- **Directive**
Arrange every line of the rows below as a numbered list, skipping blank lines and leaving the pictures out.

- **Exercise input**
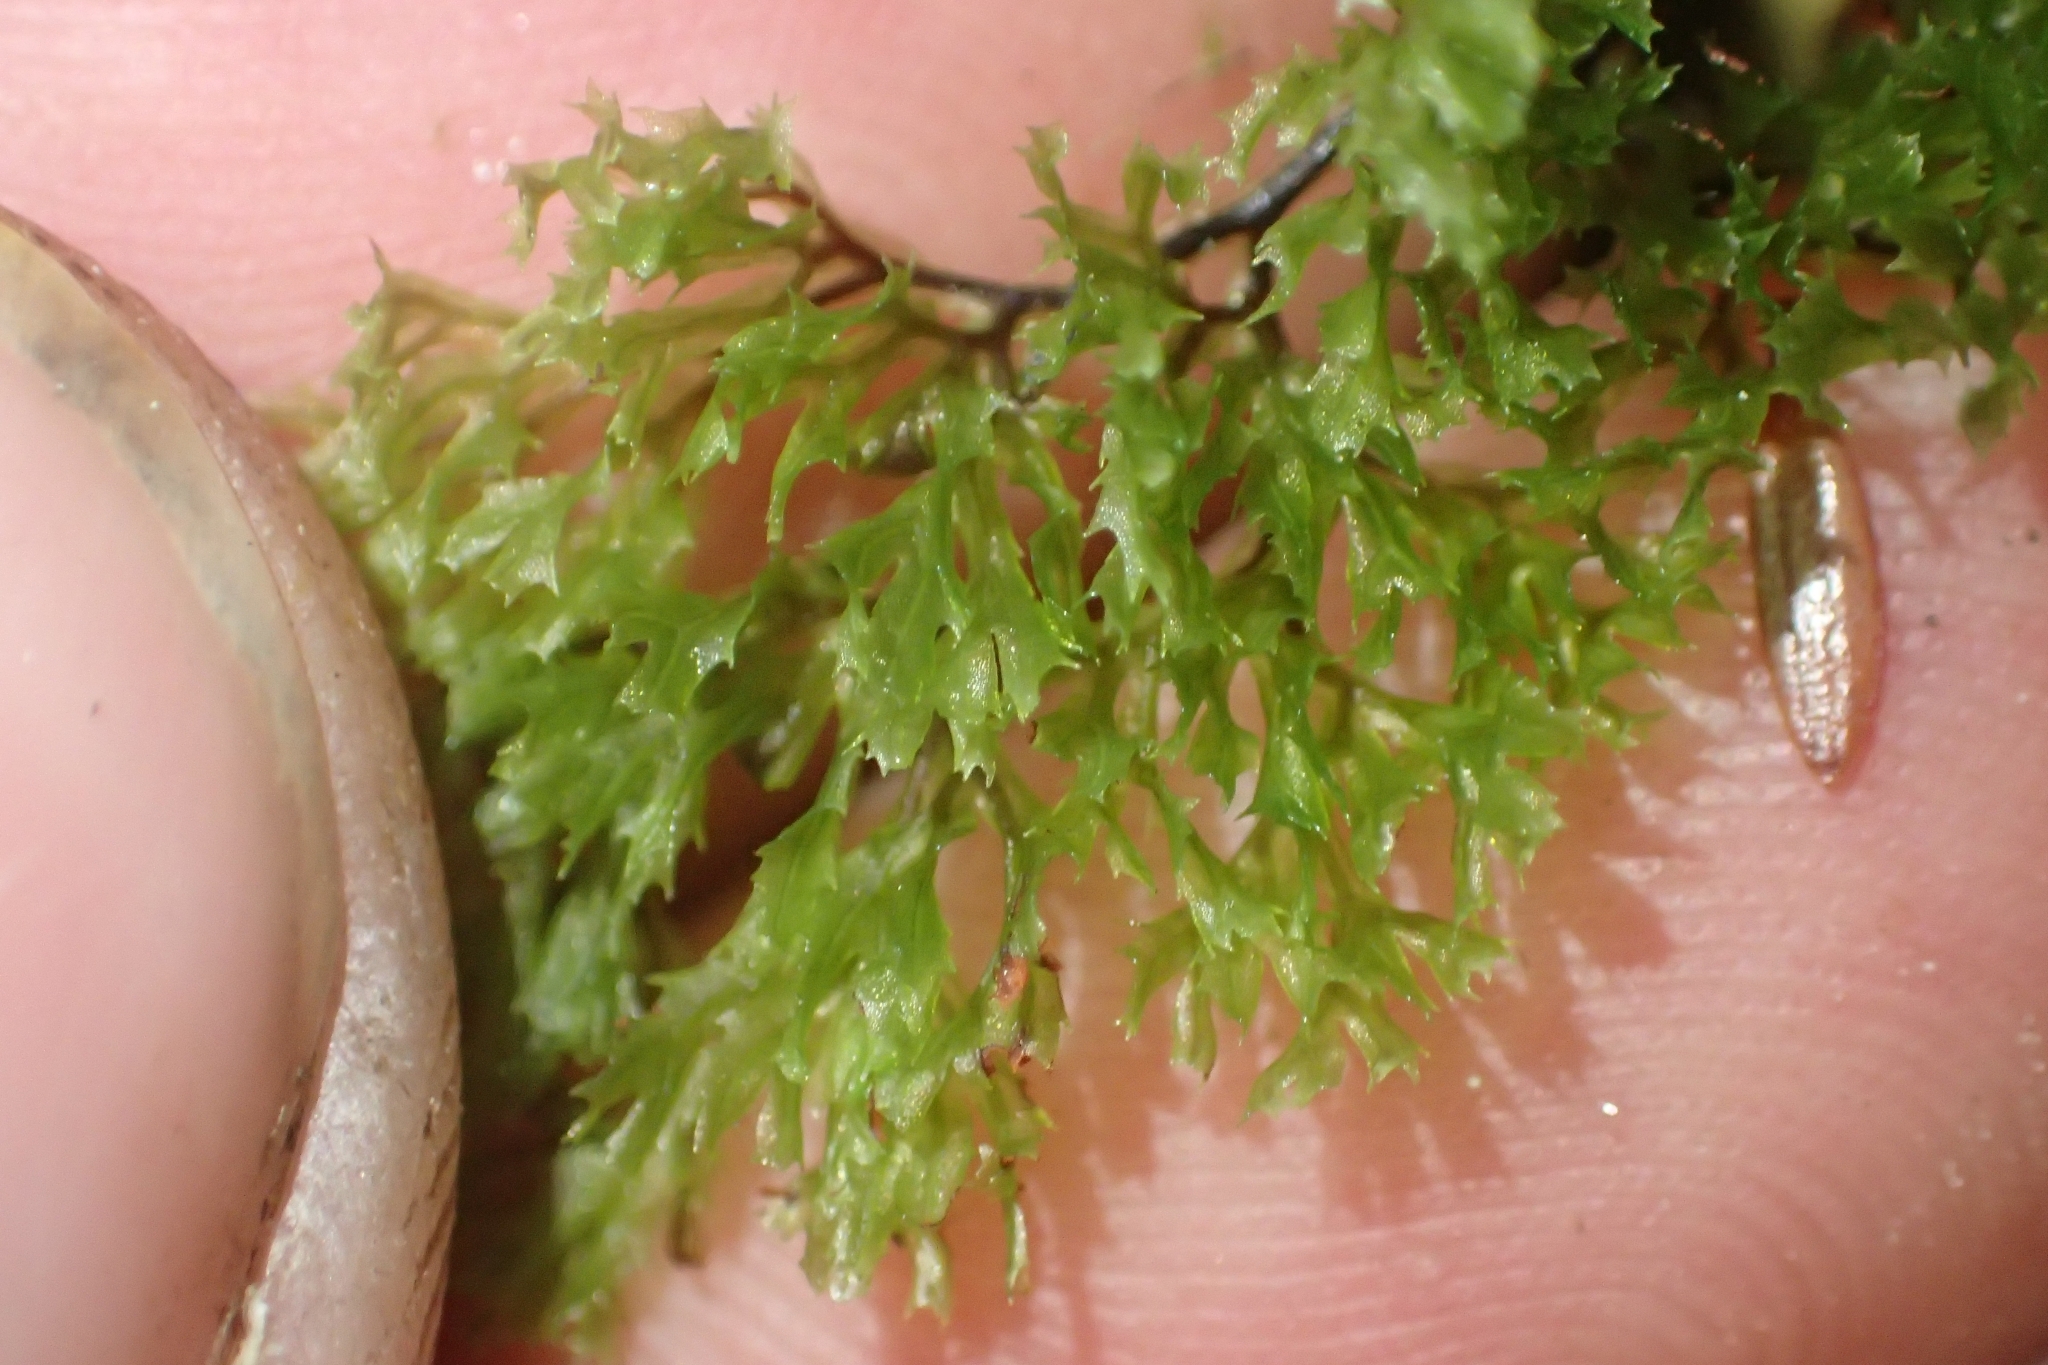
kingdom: Plantae
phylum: Tracheophyta
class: Polypodiopsida
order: Hymenophyllales
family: Hymenophyllaceae
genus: Hymenophyllum
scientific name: Hymenophyllum multifidum
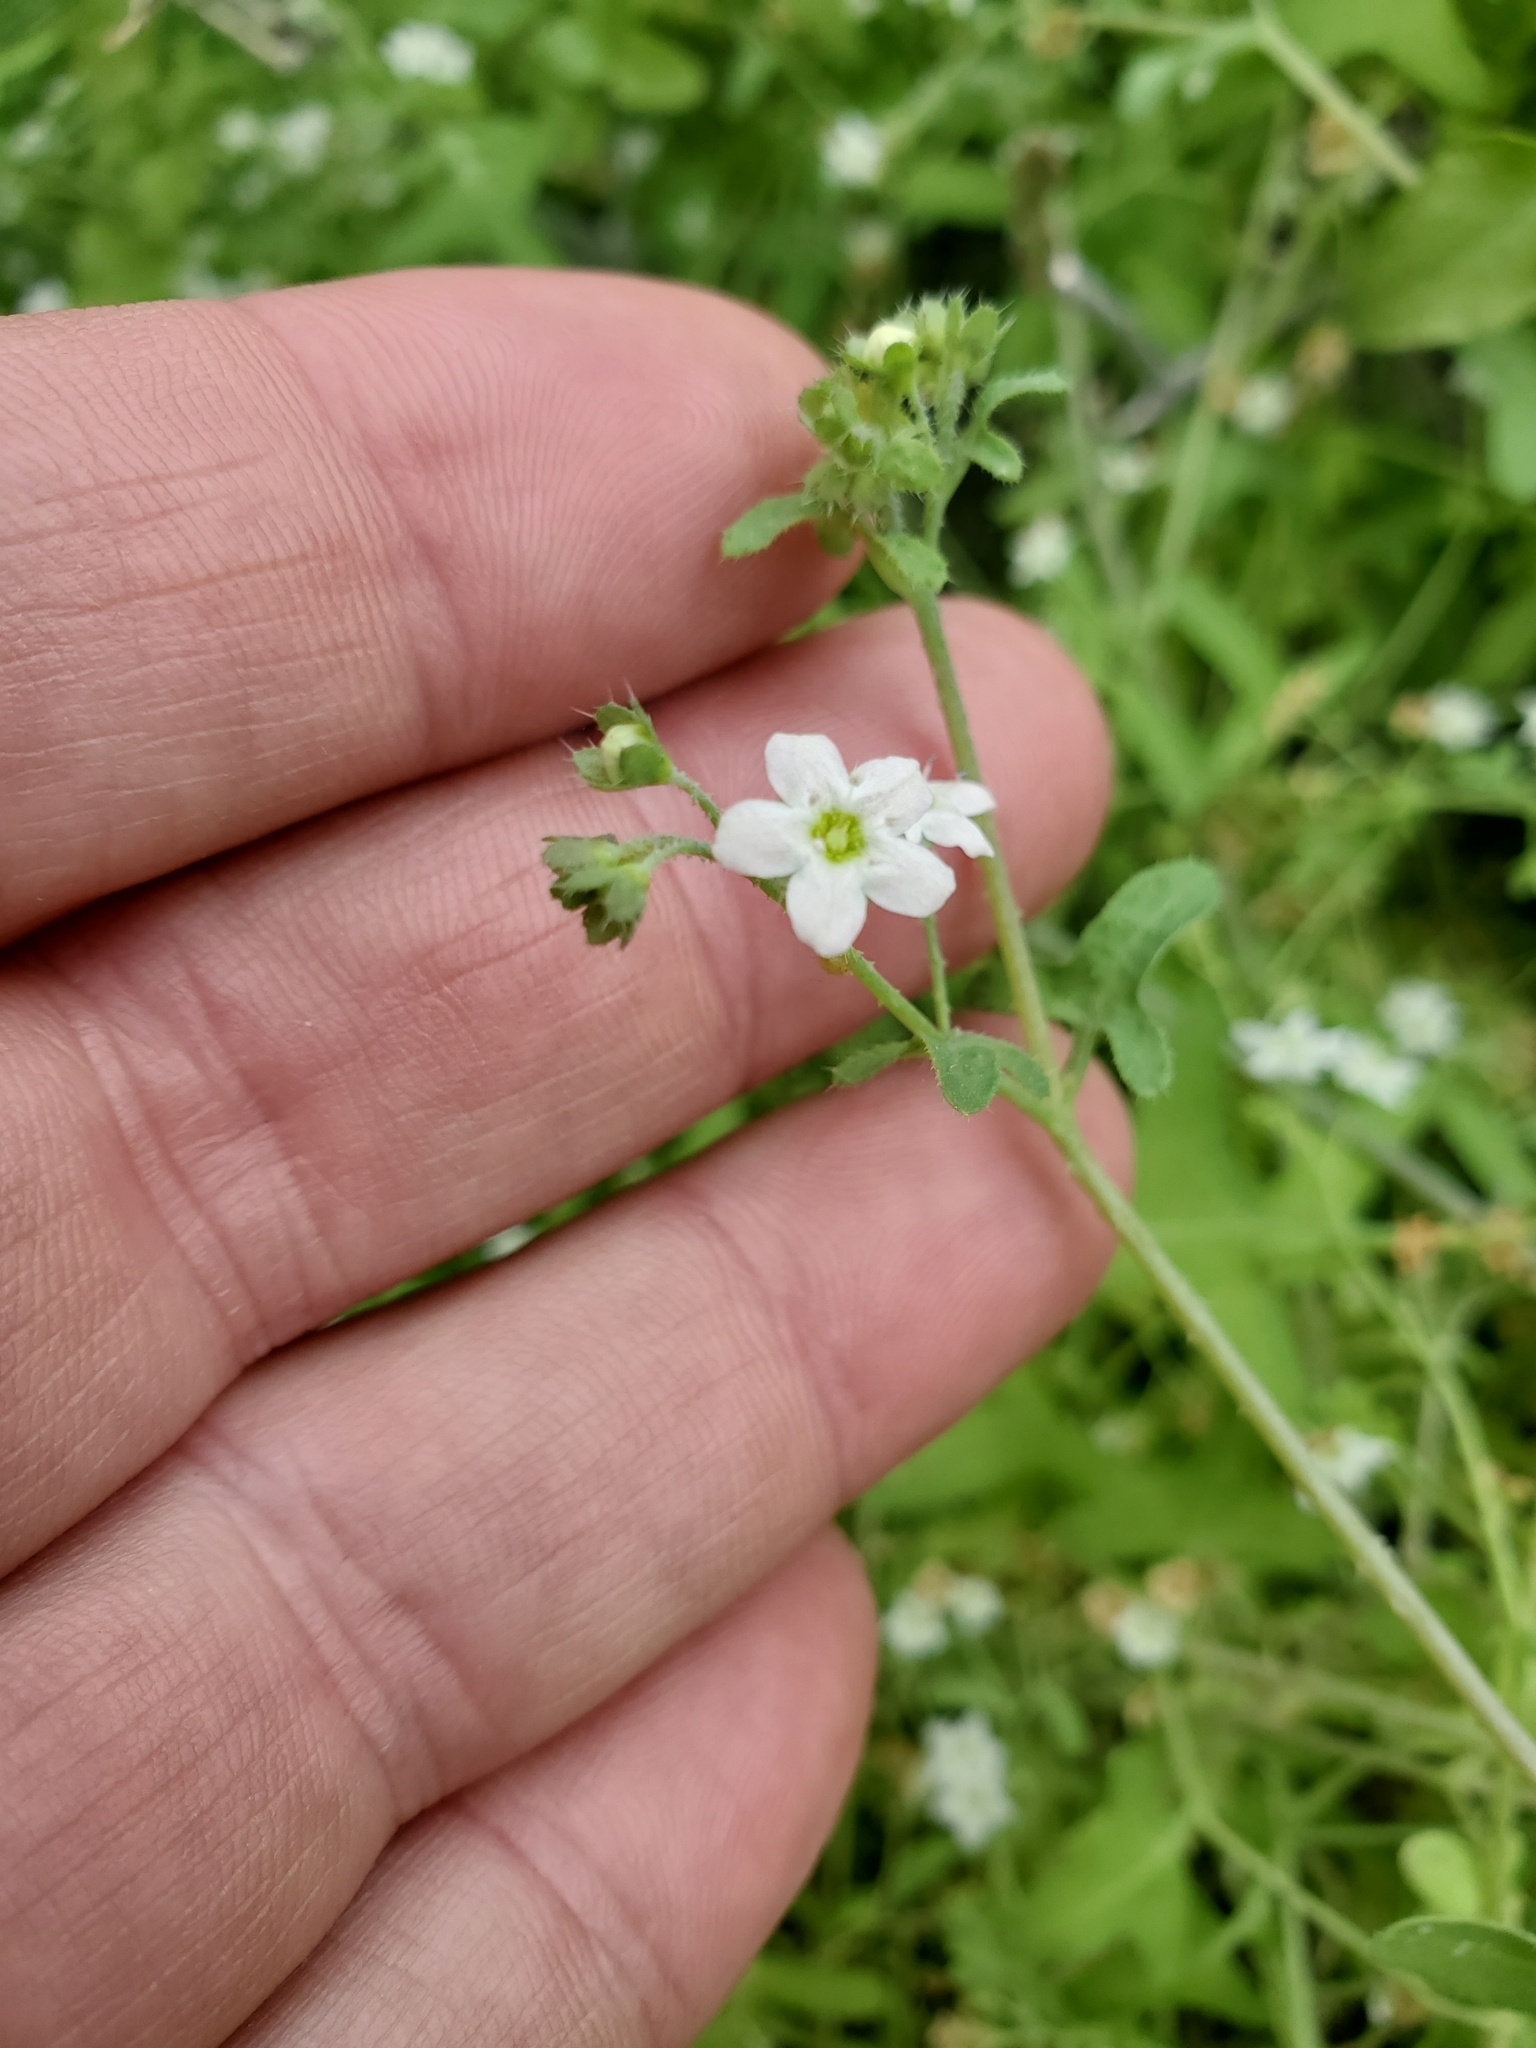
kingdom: Plantae
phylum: Tracheophyta
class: Magnoliopsida
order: Boraginales
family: Hydrophyllaceae
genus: Pholistoma
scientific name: Pholistoma membranaceum
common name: White fiesta-flower
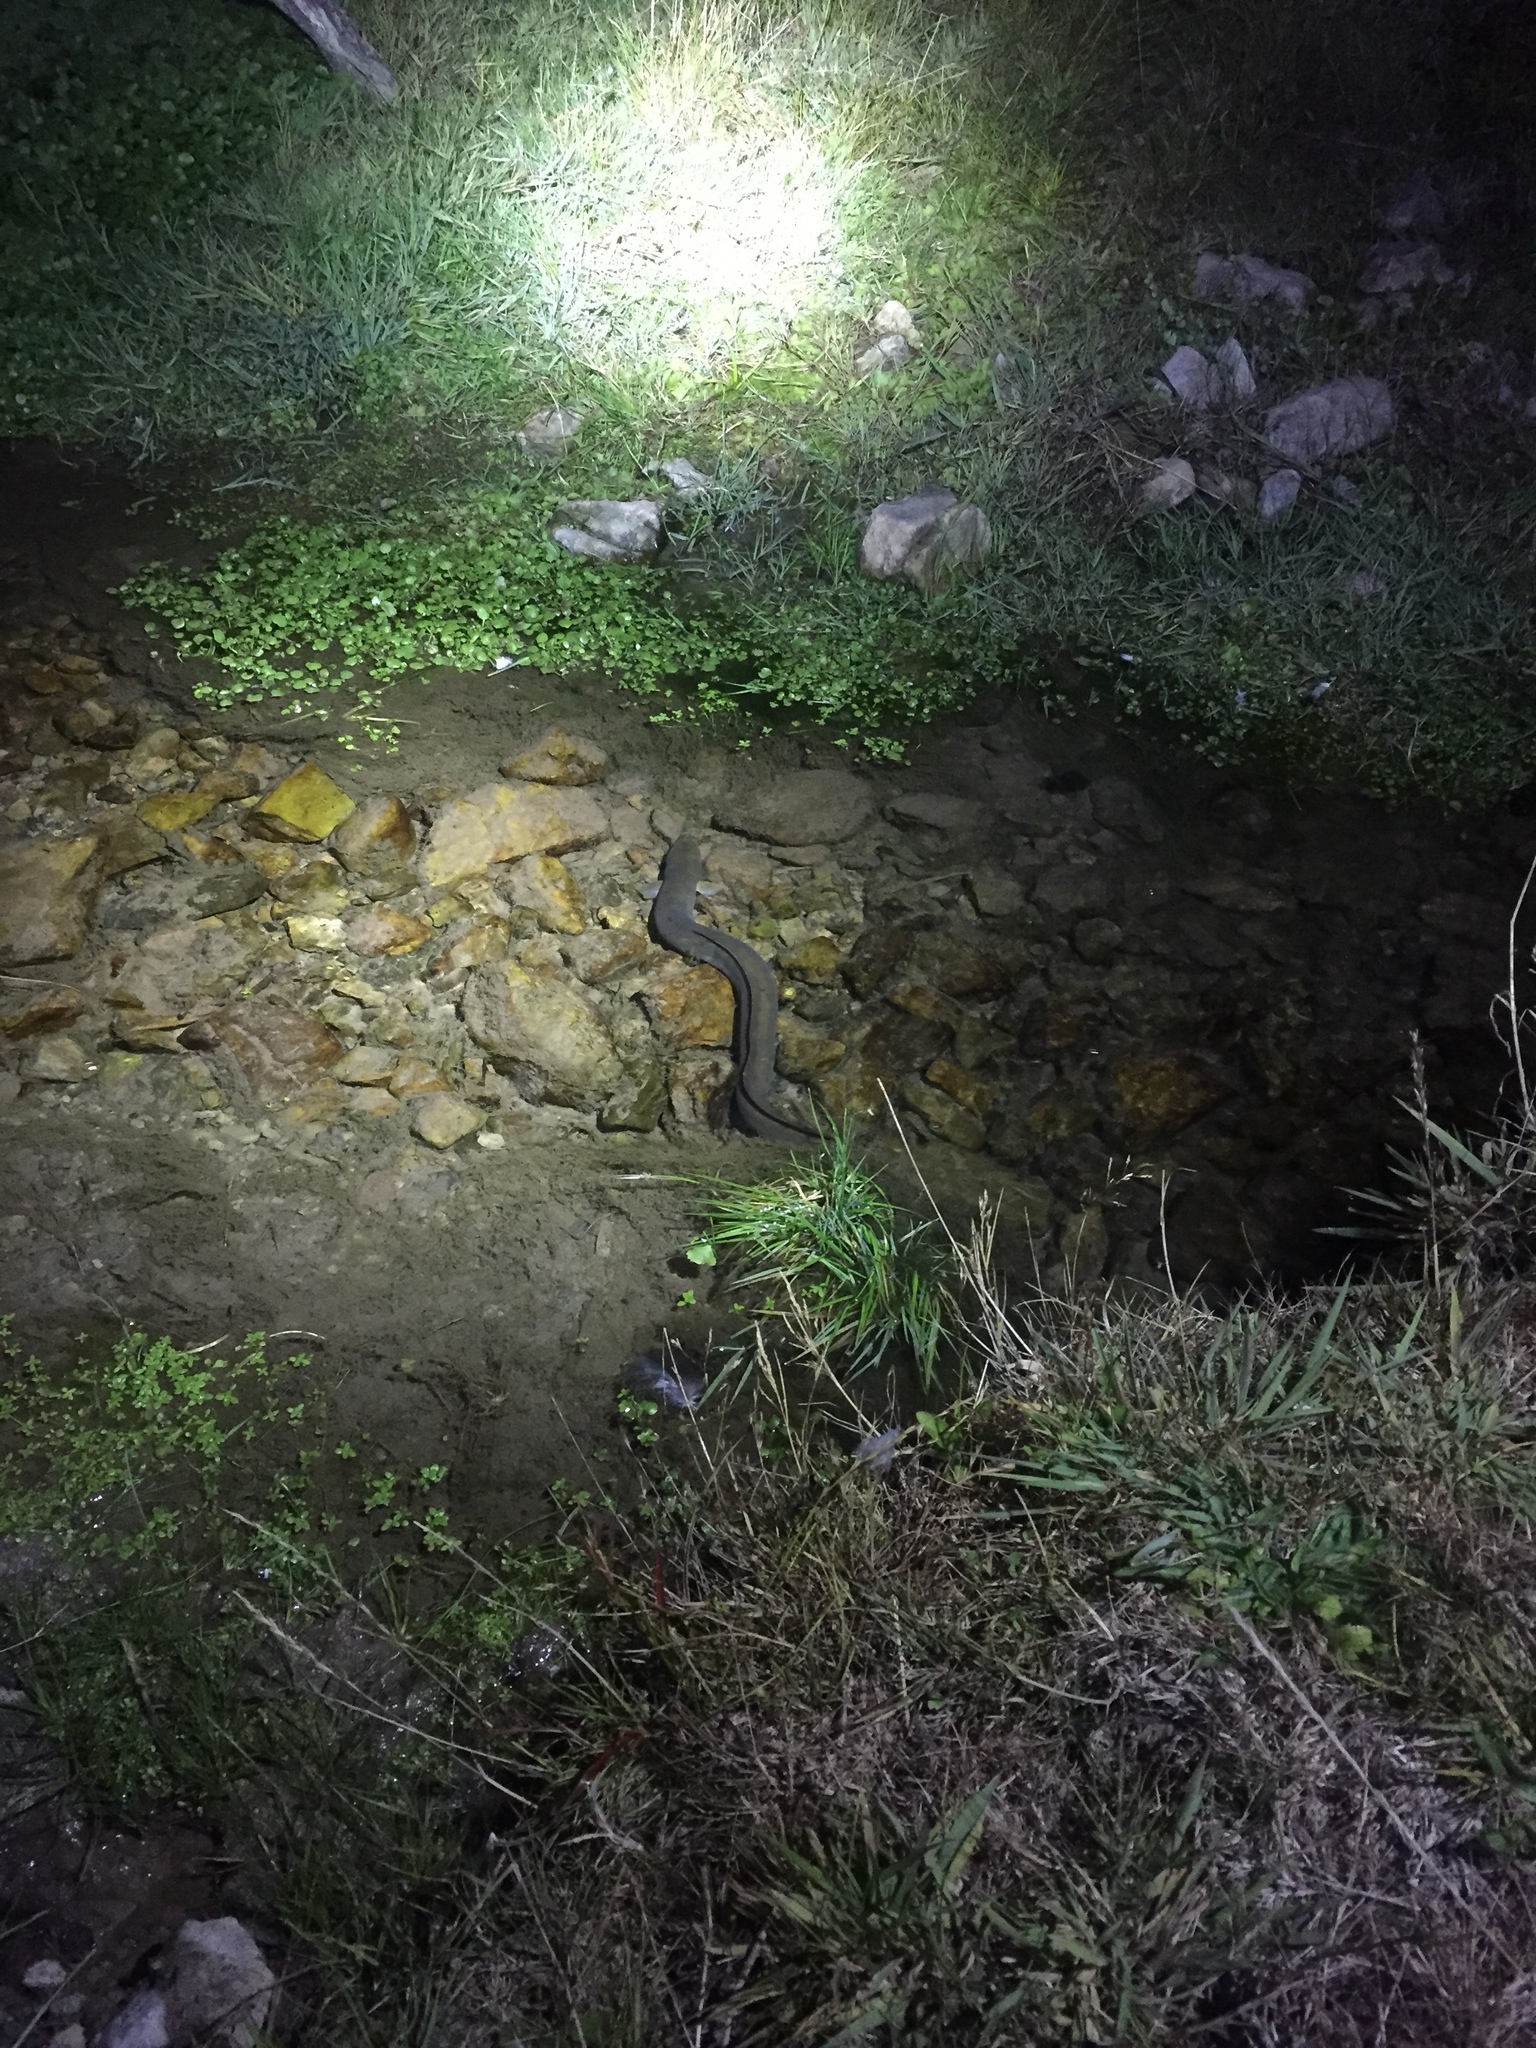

- **Solution below**
1. kingdom: Plantae
2. phylum: Tracheophyta
3. class: Polypodiopsida
4. order: Hymenophyllales
5. family: Hymenophyllaceae
6. genus: Hymenophyllum
7. scientific name: Hymenophyllum multifidum
8. kingdom: Plantae
9. phylum: Tracheophyta
10. class: Magnoliopsida
11. order: Boraginales
12. family: Hydrophyllaceae
13. genus: Pholistoma
14. scientific name: Pholistoma membranaceum
15. common name: White fiesta-flower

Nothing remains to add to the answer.